И пушки были отданы беспрекословно.
Подвиги Суворова достойно оценялись и монархом России, и освобождённой Италией, и изумлённою Европой, возбуждая в то же время ужас правителей Франции. За освобождение в четыре месяца всей Италии «от безбожных завоевателей» император Павел возвёл Суворова в княжеское Российской империи достоинство с титулом Италийского, «да сохранится в веках память дел Суворова», и повелел, «в благодарность подвигов этих, гвардии и всем российским войскам, даже и в присутствии государя, отдавать ему все воинские почести, подобно отдаваемым особе императорского величества». «Не знаю, кому приятнее, — писал старику Павел, — вам ли побеждать или мне награждать вас, хотя мы оба исполняем своё дело. Я как государь, вы как полководец; но я не знаю, что вам давать: вы поставили себя свыше всяких награждений, а потому определили мы вам почесть военную… Достойному достойное!» — прибавлял государь в заключение своего рескрипта.

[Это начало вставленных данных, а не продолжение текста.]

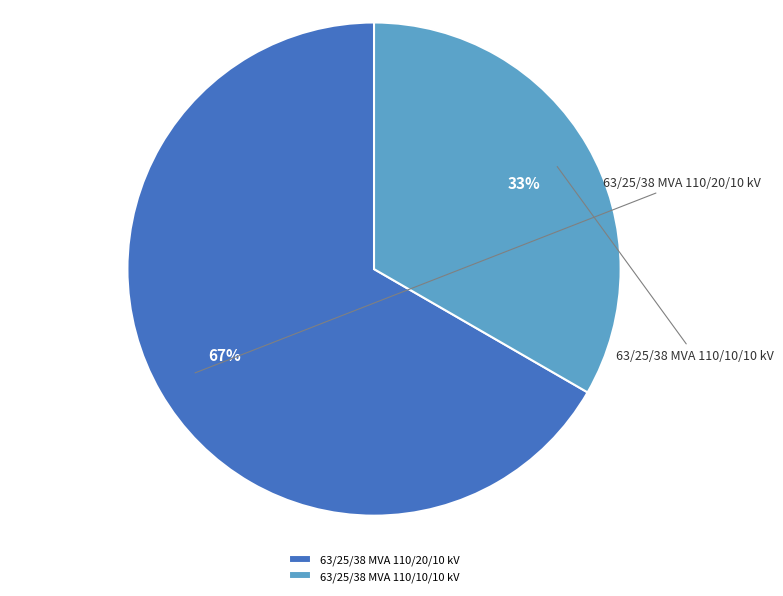

What is the largest slice in the pie chart?

63/25/38 MVA 110/20/10 kV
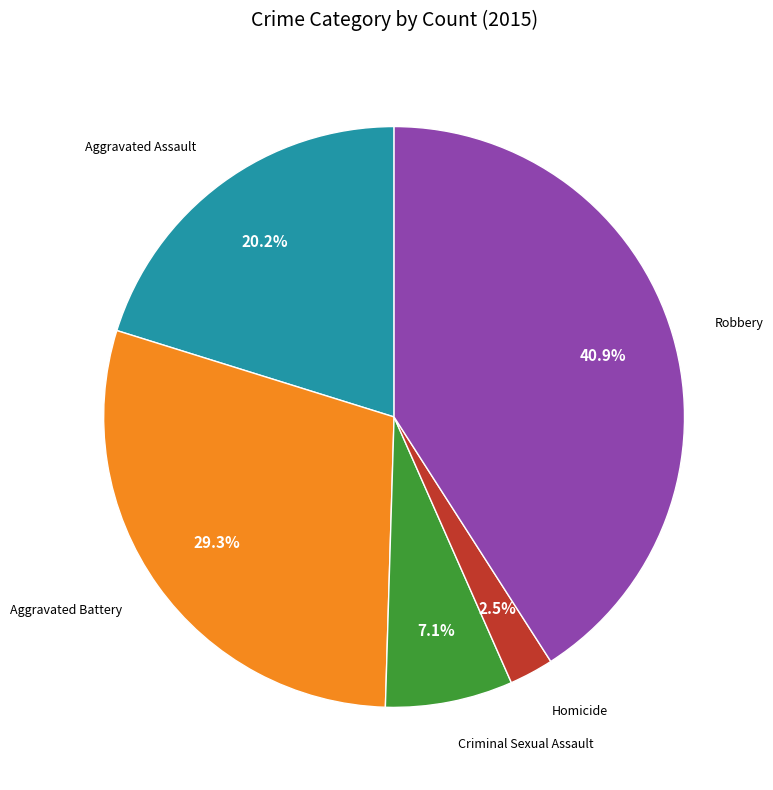

Is there any slice that represents more than half of the pie?

No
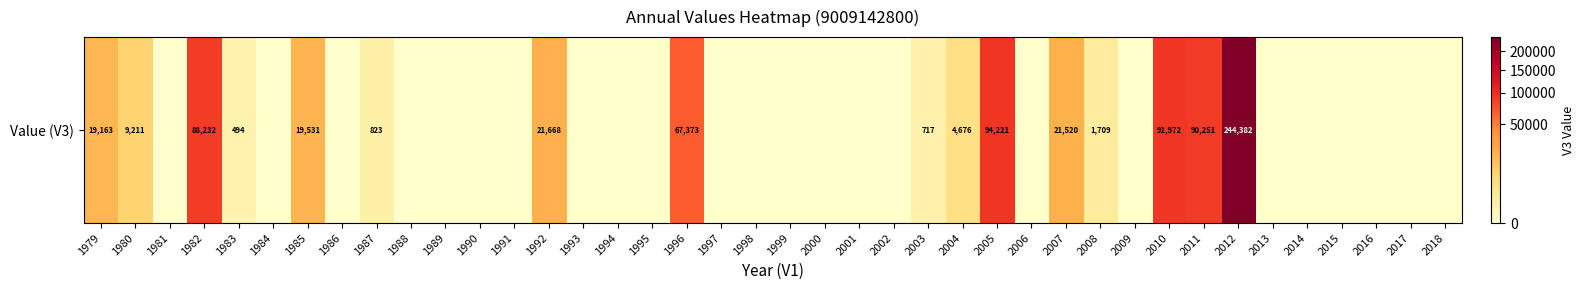

The chart shows a value of 0.0 at 2018. True or false?

True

В Англии давно уже на всех праздниках провозглашали тосты за здоровье избавителя Италии, сочиняли ему оды и гимны, выбили в честь его медаль… Но особенное удовольствие доставила императору Павлу награда, пожалованная Суворову королём Сардинским, который возвёл его в сан главнокомандующего фельдмаршала сардинских войск и в гранды Сардинии, с титулом и степенью кузенов королевских (cousin du roi) и прислал ему ордена Аннонсиады, Маврикия и Лазаря.
— «Радуюсь, что вы делаетесь мне роднёю, — писал после этого император Павел Суворову, — ибо все владетельные особы между собою роднёю почитаются». — «Славе легко породниться с царями!» — восклицали поэты. «Я разделяю с другими благодеяния ваши, — писал фельдмаршалу король Неаполитанский, — вы открыли мне дорогу в царство моё, вы утвердите меня на моём царстве».
А между тем, среди всех этих побед и оваций, завистливый и мелочно мстительный Тугут готовил исподтишка Суворову новые козни и ковы.